Thanks for the reply.

The program is called Conquest. My girlfriend is being required to use it by her advisor for her senior project. The kicker is that her advisor doesn't even know how to use it.

I still haven't seen the manual but I wondered the same thing about an import function, I'll check.

Is a dat file different from a CSV file? It appears to me that a CSV is a comma separated file whereas a dat is a comma delimited file. True? Is there a difference?

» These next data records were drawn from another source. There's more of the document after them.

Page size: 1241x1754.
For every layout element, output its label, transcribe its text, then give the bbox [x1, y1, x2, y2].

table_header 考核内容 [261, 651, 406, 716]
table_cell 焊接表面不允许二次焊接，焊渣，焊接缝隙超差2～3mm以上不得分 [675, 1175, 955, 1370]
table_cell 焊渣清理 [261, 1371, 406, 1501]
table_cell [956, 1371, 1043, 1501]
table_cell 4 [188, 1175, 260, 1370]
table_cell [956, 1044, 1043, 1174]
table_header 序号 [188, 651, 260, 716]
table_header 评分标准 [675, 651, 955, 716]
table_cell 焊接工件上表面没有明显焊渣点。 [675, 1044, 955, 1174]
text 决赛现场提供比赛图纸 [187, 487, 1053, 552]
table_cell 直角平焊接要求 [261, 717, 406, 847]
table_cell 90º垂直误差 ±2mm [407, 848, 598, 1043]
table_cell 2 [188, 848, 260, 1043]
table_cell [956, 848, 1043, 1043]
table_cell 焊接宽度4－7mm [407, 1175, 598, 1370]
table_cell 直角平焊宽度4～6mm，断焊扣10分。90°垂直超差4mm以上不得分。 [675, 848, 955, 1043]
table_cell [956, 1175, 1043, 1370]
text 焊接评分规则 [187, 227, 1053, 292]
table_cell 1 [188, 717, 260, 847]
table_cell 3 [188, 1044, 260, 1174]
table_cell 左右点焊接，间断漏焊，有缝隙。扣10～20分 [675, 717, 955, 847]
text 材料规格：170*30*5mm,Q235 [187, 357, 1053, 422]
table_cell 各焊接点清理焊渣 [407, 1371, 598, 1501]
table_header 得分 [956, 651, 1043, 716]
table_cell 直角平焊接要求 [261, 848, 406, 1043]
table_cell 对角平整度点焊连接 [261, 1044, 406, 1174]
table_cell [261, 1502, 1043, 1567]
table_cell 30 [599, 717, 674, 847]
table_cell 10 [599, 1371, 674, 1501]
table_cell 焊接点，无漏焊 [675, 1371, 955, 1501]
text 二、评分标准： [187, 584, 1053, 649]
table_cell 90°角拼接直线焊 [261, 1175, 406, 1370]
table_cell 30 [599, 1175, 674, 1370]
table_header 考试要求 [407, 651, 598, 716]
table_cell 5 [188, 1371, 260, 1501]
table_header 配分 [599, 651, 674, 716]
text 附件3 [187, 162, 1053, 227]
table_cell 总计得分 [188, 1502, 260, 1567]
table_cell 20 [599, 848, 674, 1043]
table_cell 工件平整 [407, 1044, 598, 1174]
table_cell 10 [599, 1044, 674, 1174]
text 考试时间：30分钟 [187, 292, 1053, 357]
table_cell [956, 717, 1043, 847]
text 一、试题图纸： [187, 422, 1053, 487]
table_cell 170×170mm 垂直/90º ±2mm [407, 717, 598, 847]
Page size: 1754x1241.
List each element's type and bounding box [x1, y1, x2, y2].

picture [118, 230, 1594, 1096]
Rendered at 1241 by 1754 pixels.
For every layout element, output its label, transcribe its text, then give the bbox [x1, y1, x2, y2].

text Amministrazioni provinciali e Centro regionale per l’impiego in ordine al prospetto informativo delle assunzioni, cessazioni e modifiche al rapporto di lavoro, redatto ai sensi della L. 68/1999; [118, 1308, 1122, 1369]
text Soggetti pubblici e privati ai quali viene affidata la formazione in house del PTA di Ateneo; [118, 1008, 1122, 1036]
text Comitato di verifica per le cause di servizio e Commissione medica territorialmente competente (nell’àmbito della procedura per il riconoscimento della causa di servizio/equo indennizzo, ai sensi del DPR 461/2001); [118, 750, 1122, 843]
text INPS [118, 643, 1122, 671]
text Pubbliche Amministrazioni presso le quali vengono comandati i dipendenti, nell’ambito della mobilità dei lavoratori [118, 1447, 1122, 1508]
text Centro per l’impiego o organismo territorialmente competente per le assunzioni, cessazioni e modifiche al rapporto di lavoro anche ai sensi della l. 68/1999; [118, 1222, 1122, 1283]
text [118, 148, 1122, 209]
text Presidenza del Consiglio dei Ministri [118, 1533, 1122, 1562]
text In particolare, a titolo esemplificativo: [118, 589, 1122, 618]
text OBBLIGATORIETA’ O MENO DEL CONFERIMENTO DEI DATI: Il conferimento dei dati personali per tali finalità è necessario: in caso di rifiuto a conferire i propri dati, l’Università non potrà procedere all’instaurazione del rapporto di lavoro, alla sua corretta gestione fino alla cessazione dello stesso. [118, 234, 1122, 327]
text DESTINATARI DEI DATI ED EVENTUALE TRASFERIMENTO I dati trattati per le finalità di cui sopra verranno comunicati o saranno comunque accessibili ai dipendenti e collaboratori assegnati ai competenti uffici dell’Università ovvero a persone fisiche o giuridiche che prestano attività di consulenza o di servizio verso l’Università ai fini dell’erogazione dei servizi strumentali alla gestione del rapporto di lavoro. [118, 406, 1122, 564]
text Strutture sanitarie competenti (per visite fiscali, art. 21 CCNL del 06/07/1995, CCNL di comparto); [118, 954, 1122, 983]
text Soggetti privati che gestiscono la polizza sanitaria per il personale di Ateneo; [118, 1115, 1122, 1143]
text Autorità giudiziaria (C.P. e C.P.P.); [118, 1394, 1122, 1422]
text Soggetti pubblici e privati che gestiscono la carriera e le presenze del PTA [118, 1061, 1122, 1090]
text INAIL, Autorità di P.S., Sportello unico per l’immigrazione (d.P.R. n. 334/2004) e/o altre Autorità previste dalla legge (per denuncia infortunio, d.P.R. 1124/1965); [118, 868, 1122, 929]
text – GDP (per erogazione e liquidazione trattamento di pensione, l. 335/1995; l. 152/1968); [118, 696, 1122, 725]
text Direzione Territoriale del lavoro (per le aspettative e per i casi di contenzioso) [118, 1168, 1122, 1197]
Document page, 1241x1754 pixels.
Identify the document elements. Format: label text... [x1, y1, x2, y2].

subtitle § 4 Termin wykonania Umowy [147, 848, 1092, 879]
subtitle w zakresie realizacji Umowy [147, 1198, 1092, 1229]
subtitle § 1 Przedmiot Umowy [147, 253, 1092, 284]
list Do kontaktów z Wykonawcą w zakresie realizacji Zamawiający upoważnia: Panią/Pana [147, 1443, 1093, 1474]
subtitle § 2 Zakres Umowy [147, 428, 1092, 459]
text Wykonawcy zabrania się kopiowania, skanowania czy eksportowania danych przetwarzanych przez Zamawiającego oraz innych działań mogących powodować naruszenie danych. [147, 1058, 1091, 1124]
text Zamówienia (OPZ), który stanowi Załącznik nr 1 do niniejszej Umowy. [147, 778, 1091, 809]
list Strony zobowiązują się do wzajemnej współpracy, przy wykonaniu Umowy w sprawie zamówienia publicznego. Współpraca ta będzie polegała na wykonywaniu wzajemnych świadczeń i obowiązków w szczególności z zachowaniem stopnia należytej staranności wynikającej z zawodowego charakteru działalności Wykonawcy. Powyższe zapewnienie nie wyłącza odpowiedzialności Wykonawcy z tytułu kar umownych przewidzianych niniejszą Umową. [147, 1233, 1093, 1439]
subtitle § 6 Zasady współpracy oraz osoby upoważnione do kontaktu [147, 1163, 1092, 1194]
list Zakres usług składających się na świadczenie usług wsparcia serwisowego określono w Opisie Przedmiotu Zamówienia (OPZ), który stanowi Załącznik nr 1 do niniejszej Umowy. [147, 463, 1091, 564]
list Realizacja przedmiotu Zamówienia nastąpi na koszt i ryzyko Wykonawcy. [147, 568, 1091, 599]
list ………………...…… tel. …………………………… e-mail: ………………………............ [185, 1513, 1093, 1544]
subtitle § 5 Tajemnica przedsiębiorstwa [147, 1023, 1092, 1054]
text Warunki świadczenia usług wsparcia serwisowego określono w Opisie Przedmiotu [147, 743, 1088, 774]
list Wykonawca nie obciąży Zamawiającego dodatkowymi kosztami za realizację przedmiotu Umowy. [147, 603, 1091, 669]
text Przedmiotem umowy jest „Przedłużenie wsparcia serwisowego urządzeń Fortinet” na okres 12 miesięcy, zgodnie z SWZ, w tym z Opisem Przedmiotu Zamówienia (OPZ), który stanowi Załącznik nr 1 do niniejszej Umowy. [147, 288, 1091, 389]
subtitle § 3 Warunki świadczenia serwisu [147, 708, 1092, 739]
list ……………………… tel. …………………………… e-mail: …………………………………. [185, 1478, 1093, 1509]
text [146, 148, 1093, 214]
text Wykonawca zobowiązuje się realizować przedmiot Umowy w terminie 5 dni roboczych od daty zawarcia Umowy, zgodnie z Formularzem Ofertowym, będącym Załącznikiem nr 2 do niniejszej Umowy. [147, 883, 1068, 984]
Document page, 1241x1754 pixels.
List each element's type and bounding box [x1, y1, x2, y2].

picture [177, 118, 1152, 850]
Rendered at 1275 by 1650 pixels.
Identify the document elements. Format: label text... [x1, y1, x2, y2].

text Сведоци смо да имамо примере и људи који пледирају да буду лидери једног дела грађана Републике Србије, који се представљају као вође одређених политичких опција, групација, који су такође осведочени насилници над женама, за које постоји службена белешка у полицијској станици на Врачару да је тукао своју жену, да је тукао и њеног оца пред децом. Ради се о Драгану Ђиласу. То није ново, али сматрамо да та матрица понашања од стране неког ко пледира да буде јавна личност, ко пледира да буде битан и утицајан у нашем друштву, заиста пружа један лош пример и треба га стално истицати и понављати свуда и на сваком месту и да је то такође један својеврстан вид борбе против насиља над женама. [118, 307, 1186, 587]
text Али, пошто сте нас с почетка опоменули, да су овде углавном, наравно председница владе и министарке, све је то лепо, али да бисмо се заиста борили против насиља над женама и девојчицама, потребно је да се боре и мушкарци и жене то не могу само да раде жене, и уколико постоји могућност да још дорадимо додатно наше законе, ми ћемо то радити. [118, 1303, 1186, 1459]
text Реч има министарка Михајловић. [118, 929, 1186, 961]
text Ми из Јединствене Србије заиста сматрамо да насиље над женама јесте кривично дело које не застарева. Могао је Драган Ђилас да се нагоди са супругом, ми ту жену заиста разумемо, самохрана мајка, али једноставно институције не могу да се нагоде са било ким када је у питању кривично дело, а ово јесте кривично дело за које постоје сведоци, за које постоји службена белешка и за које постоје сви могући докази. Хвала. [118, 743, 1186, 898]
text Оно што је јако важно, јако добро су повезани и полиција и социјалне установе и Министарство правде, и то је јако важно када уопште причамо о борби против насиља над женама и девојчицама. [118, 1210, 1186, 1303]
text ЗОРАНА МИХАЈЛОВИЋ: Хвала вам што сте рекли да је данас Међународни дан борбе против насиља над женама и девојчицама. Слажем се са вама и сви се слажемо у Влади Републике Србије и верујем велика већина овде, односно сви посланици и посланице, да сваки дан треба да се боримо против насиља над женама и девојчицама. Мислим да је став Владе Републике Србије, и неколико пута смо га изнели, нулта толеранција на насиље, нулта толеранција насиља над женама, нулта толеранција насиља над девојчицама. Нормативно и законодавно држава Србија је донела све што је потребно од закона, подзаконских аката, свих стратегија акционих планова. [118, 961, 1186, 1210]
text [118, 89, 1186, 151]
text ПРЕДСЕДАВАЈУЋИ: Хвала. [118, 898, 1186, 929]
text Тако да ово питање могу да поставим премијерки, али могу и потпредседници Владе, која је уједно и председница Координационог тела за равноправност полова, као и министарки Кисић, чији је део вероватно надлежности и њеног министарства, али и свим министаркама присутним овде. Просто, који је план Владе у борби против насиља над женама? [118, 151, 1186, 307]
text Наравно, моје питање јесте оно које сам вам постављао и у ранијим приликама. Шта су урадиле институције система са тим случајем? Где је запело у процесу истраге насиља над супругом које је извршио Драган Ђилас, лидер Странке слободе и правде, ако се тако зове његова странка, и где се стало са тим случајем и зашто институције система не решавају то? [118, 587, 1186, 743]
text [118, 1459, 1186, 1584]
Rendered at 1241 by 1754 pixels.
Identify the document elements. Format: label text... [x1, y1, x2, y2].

Just for reference, here is a link to the website about conquest:
http://www.assess.com/Software/ConQuest.htm


----------



## slurpee55 (Oct 20, 2004)

Hi again,

I often use another program that has dat files and they are more tab delimited.
I looked at a copy of Conquest and you will see it has what are called cmd files as well as dat files and several other more. The cmd files are like what I use as instruction files - if you open up the one called Ex1.cmd, you will see that it says "format id 1-5 responses 12-23;" (among other things) and if you look at the dat file Ex1.dat the data is like this:

11792 ddadccdbbacd 
40016 acdabaeadacd 
655 acdcccecbaca 
31140 eccdbcebbacb 
40513 adddbcebbacc 
1042 acdcbcebbacd 
(despite the jagged look) the ID is the first 5 columns and the responses start at column 12.
After fooling around with it for a bit, it would seem that you will have your best luck if you save your Excel file as a prn file (space delimited). You will then have your various columns aligned neatly and you can figure out what to write in the cmd file from that.
Good luck!:up:


----------



## kiwiguy (Aug 17, 2003)

As above, the ".dat" file is a proprietary format for the Conquest program, unless you know the exact data format it uses then only an "import" (if Conquest supports it) would be useable.

Regretable its a widely used file description, none of which have any commonality as to format. Its the file system equivalent to a surname like "Smith"....


----------